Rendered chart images

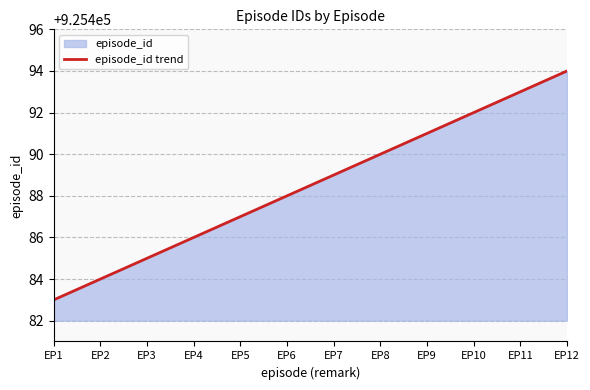

Between EP2 and EP5, which is larger?

EP5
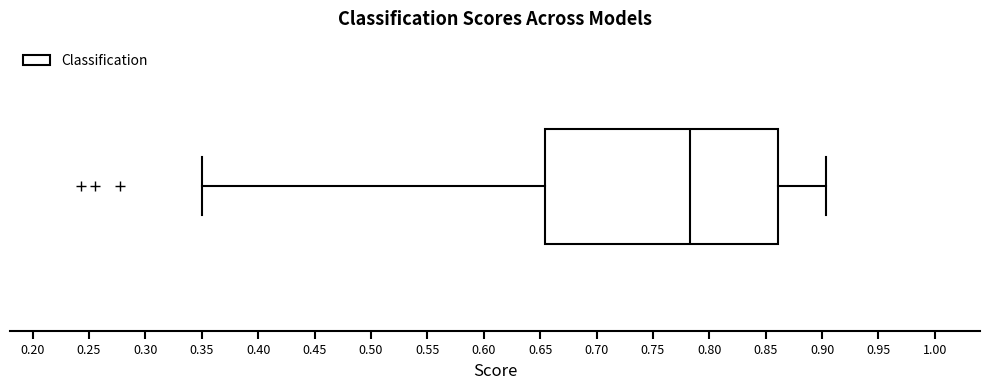

Where does the left whisker of the box end on the x-axis? The values are not printed on the chart, so give them approximately, as read against the axis.

0.350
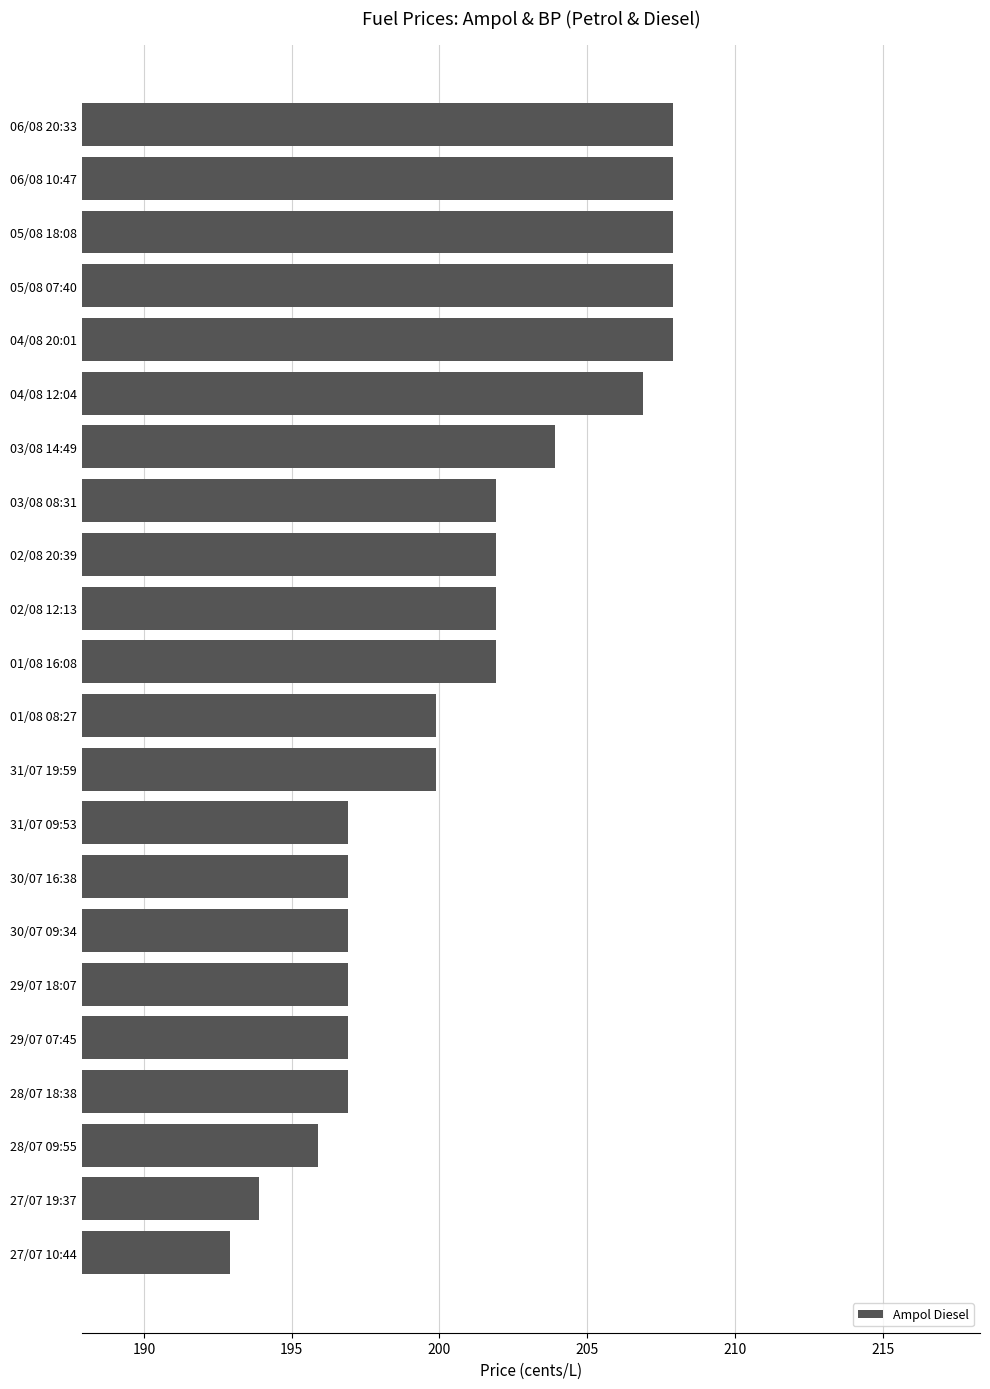

Reading bottom to top, extract all data points from this chart.

27/07 10:44=192.9	27/07 19:37=193.9	28/07 09:55=195.9	28/07 18:38=196.9	29/07 07:45=196.9	29/07 18:07=196.9	30/07 09:34=196.9	30/07 16:38=196.9	31/07 09:53=196.9	31/07 19:59=199.9	01/08 08:27=199.9	01/08 16:08=201.9	02/08 12:13=201.9	02/08 20:39=201.9	03/08 08:31=201.9	03/08 14:49=203.9	04/08 12:04=206.9	04/08 20:01=207.9	05/08 07:40=207.9	05/08 18:08=207.9	06/08 10:47=207.9	06/08 20:33=207.9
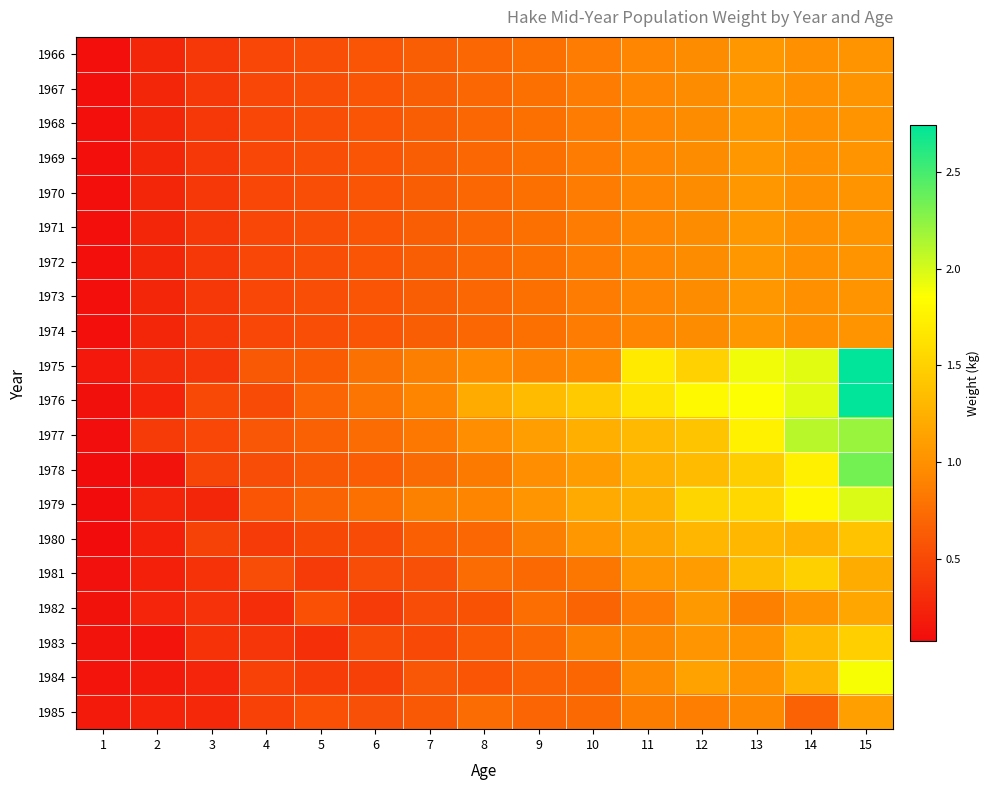

At which category does the chart reach its minimum across all series?

1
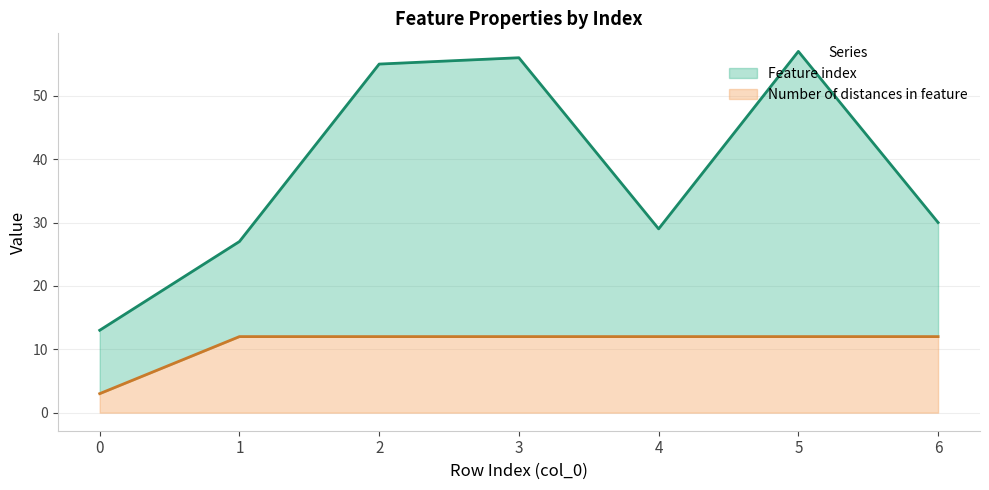

True or false: Number of distances in feature has a value of 21 at 1.

False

__Exercise requirements__
Retype the entries verbatim, starting at the line containing "Where does the" and continuing through the end of the entries, with both ends included. Leave out the pictures.

__Answer for the task__
Where does the left whisker of the box end on the x-axis? The values are not printed on the chart, so give them approximately, as read against the axis.

0.350

Reading bottom to top, extract all data points from this chart.

27/07 10:44=192.9	27/07 19:37=193.9	28/07 09:55=195.9	28/07 18:38=196.9	29/07 07:45=196.9	29/07 18:07=196.9	30/07 09:34=196.9	30/07 16:38=196.9	31/07 09:53=196.9	31/07 19:59=199.9	01/08 08:27=199.9	01/08 16:08=201.9	02/08 12:13=201.9	02/08 20:39=201.9	03/08 08:31=201.9	03/08 14:49=203.9	04/08 12:04=206.9	04/08 20:01=207.9	05/08 07:40=207.9	05/08 18:08=207.9	06/08 10:47=207.9	06/08 20:33=207.9

At which category does the chart reach its minimum across all series?

1

True or false: Number of distances in feature has a value of 21 at 1.

False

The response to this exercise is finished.